Required action. Can you write out every line of the material below, copying each one character for character with nothing changed or left out?

####

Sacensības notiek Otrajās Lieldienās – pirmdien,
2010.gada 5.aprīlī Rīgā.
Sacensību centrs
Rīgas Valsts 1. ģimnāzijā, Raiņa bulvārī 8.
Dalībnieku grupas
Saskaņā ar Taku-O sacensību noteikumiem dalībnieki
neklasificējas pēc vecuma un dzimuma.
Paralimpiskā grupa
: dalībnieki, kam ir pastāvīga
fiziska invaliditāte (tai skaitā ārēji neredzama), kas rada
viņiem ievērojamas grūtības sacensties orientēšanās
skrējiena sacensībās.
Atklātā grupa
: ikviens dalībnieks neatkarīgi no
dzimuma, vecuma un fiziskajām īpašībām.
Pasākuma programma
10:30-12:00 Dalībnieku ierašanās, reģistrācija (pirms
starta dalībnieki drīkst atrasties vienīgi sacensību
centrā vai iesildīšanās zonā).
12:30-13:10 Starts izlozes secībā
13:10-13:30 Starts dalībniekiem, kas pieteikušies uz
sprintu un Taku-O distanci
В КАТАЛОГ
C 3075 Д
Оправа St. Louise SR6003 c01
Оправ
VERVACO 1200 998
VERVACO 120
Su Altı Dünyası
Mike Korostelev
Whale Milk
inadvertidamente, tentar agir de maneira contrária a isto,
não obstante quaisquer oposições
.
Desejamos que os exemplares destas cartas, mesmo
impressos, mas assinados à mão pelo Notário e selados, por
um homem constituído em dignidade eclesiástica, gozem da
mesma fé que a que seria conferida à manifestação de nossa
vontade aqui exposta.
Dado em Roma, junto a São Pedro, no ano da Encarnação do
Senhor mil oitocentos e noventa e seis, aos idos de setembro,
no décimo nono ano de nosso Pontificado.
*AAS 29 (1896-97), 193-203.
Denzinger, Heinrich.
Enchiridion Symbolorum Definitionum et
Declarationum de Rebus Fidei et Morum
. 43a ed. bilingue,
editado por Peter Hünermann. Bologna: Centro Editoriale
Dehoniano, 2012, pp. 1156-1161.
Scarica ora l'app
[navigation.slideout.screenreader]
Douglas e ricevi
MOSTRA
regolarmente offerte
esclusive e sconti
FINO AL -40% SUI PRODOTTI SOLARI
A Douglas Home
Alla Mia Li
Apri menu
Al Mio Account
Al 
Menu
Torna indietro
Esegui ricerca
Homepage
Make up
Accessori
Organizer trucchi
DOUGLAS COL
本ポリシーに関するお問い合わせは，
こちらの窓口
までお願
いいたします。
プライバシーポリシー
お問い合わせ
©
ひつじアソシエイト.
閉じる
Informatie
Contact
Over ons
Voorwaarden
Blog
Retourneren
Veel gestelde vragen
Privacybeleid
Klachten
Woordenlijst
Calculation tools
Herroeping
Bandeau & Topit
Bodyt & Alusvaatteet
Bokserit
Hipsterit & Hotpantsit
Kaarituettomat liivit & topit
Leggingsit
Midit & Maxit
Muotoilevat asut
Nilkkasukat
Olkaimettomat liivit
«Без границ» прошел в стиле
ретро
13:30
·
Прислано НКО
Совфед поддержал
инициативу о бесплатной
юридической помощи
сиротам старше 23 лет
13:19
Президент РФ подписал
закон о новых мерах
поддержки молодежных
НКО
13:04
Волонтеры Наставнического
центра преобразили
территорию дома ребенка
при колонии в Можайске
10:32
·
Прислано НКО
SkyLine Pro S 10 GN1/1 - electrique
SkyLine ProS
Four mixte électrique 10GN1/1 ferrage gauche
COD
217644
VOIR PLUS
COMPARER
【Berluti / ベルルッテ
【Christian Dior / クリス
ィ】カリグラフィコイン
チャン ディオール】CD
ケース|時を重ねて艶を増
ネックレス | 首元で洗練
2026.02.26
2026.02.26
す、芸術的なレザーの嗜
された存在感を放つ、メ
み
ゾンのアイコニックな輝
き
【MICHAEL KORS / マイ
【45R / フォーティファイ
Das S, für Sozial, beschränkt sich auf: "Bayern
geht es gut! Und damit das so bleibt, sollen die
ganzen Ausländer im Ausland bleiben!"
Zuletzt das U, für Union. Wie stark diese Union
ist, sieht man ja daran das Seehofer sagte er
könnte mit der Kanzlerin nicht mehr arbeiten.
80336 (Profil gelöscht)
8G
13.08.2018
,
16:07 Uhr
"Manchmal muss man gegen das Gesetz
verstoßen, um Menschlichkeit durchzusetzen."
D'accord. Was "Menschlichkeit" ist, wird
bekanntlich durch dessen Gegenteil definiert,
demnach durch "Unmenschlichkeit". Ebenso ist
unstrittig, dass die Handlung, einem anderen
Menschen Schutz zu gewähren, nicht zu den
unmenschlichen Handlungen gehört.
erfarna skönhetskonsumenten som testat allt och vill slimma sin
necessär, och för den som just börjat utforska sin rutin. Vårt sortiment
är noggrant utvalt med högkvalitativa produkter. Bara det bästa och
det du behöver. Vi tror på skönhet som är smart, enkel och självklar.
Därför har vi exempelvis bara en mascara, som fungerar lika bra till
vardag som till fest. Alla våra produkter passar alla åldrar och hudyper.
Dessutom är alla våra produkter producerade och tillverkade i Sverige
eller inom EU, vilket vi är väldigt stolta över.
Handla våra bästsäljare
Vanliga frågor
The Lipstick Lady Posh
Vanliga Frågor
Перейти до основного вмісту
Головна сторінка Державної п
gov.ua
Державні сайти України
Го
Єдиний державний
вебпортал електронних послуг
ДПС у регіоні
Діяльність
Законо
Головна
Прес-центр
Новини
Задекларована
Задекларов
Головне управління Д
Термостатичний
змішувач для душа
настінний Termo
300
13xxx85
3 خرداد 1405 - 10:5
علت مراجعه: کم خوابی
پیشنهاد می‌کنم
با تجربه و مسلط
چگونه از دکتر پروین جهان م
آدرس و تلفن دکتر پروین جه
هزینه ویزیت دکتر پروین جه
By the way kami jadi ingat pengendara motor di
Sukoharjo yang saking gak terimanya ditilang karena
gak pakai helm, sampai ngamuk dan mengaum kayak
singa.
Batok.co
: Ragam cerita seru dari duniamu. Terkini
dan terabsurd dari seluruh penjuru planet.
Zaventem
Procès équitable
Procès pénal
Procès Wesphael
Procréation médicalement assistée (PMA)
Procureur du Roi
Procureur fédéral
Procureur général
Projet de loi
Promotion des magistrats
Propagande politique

####

Solution to the exercise.
Sacensības notiek Otrajās Lieldienās – pirmdien,
2010.gada 5.aprīlī Rīgā.
Sacensību centrs
Rīgas Valsts 1. ģimnāzijā, Raiņa bulvārī 8.
Dalībnieku grupas
Saskaņā ar Taku-O sacensību noteikumiem dalībnieki
neklasificējas pēc vecuma un dzimuma.
Paralimpiskā grupa
: dalībnieki, kam ir pastāvīga
fiziska invaliditāte (tai skaitā ārēji neredzama), kas rada
viņiem ievērojamas grūtības sacensties orientēšanās
skrējiena sacensībās.
Atklātā grupa
: ikviens dalībnieks neatkarīgi no
dzimuma, vecuma un fiziskajām īpašībām.
Pasākuma programma
10:30-12:00 Dalībnieku ierašanās, reģistrācija (pirms
starta dalībnieki drīkst atrasties vienīgi sacensību
centrā vai iesildīšanās zonā).
12:30-13:10 Starts izlozes secībā
13:10-13:30 Starts dalībniekiem, kas pieteikušies uz
sprintu un Taku-O distanci
В КАТАЛОГ
C 3075 Д
Оправа St. Louise SR6003 c01
Оправ
VERVACO 1200 998
VERVACO 120
Su Altı Dünyası
Mike Korostelev
Whale Milk
inadvertidamente, tentar agir de maneira contrária a isto,
não obstante quaisquer oposições
.
Desejamos que os exemplares destas cartas, mesmo
impressos, mas assinados à mão pelo Notário e selados, por
um homem constituído em dignidade eclesiástica, gozem da
mesma fé que a que seria conferida à manifestação de nossa
vontade aqui exposta.
Dado em Roma, junto a São Pedro, no ano da Encarnação do
Senhor mil oitocentos e noventa e seis, aos idos de setembro,
no décimo nono ano de nosso Pontificado.
*AAS 29 (1896-97), 193-203.
Denzinger, Heinrich.
Enchiridion Symbolorum Definitionum et
Declarationum de Rebus Fidei et Morum
. 43a ed. bilingue,
editado por Peter Hünermann. Bologna: Centro Editoriale
Dehoniano, 2012, pp. 1156-1161.
Scarica ora l'app
[navigation.slideout.screenreader]
Douglas e ricevi
MOSTRA
regolarmente offerte
esclusive e sconti
FINO AL -40% SUI PRODOTTI SOLARI
A Douglas Home
Alla Mia Li
Apri menu
Al Mio Account
Al 
Menu
Torna indietro
Esegui ricerca
Homepage
Make up
Accessori
Organizer trucchi
DOUGLAS COL
本ポリシーに関するお問い合わせは，
こちらの窓口
までお願
いいたします。
プライバシーポリシー
お問い合わせ
©
ひつじアソシエイト.
閉じる
Informatie
Contact
Over ons
Voorwaarden
Blog
Retourneren
Veel gestelde vragen
Privacybeleid
Klachten
Woordenlijst
Calculation tools
Herroeping
Bandeau & Topit
Bodyt & Alusvaatteet
Bokserit
Hipsterit & Hotpantsit
Kaarituettomat liivit & topit
Leggingsit
Midit & Maxit
Muotoilevat asut
Nilkkasukat
Olkaimettomat liivit
«Без границ» прошел в стиле
ретро
13:30
·
Прислано НКО
Совфед поддержал
инициативу о бесплатной
юридической помощи
сиротам старше 23 лет
13:19
Президент РФ подписал
закон о новых мерах
поддержки молодежных
НКО
13:04
Волонтеры Наставнического
центра преобразили
территорию дома ребенка
при колонии в Можайске
10:32
·
Прислано НКО
SkyLine Pro S 10 GN1/1 - electrique
SkyLine ProS
Four mixte électrique 10GN1/1 ferrage gauche
COD
217644
VOIR PLUS
COMPARER
【Berluti / ベルルッテ
【Christian Dior / クリス
ィ】カリグラフィコイン
チャン ディオール】CD
ケース|時を重ねて艶を増
ネックレス | 首元で洗練
2026.02.26
2026.02.26
す、芸術的なレザーの嗜
された存在感を放つ、メ
み
ゾンのアイコニックな輝
き
【MICHAEL KORS / マイ
【45R / フォーティファイ
Das S, für Sozial, beschränkt sich auf: "Bayern
geht es gut! Und damit das so bleibt, sollen die
ganzen Ausländer im Ausland bleiben!"
Zuletzt das U, für Union. Wie stark diese Union
ist, sieht man ja daran das Seehofer sagte er
könnte mit der Kanzlerin nicht mehr arbeiten.
80336 (Profil gelöscht)
8G
13.08.2018
,
16:07 Uhr
"Manchmal muss man gegen das Gesetz
verstoßen, um Menschlichkeit durchzusetzen."
D'accord. Was "Menschlichkeit" ist, wird
bekanntlich durch dessen Gegenteil definiert,
demnach durch "Unmenschlichkeit". Ebenso ist
unstrittig, dass die Handlung, einem anderen
Menschen Schutz zu gewähren, nicht zu den
unmenschlichen Handlungen gehört.
erfarna skönhetskonsumenten som testat allt och vill slimma sin
necessär, och för den som just börjat utforska sin rutin. Vårt sortiment
är noggrant utvalt med högkvalitativa produkter. Bara det bästa och
det du behöver. Vi tror på skönhet som är smart, enkel och självklar.
Därför har vi exempelvis bara en mascara, som fungerar lika bra till
vardag som till fest. Alla våra produkter passar alla åldrar och hudyper.
Dessutom är alla våra produkter producerade och tillverkade i Sverige
eller inom EU, vilket vi är väldigt stolta över.
Handla våra bästsäljare
Vanliga frågor
The Lipstick Lady Posh
Vanliga Frågor
Перейти до основного вмісту
Головна сторінка Державної п
gov.ua
Державні сайти України
Го
Єдиний державний
вебпортал електронних послуг
ДПС у регіоні
Діяльність
Законо
Головна
Прес-центр
Новини
Задекларована
Задекларов
Головне управління Д
Термостатичний
змішувач для душа
настінний Termo
300
13xxx85
3 خرداد 1405 - 10:5
علت مراجعه: کم خوابی
پیشنهاد می‌کنم
با تجربه و مسلط
چگونه از دکتر پروین جهان م
آدرس و تلفن دکتر پروین جه
هزینه ویزیت دکتر پروین جه
By the way kami jadi ingat pengendara motor di
Sukoharjo yang saking gak terimanya ditilang karena
gak pakai helm, sampai ngamuk dan mengaum kayak
singa.
Batok.co
: Ragam cerita seru dari duniamu. Terkini
dan terabsurd dari seluruh penjuru planet.
Zaventem
Procès équitable
Procès pénal
Procès Wesphael
Procréation médicalement assistée (PMA)
Procureur du Roi
Procureur fédéral
Procureur général
Projet de loi
Promotion des magistrats
Propagande politique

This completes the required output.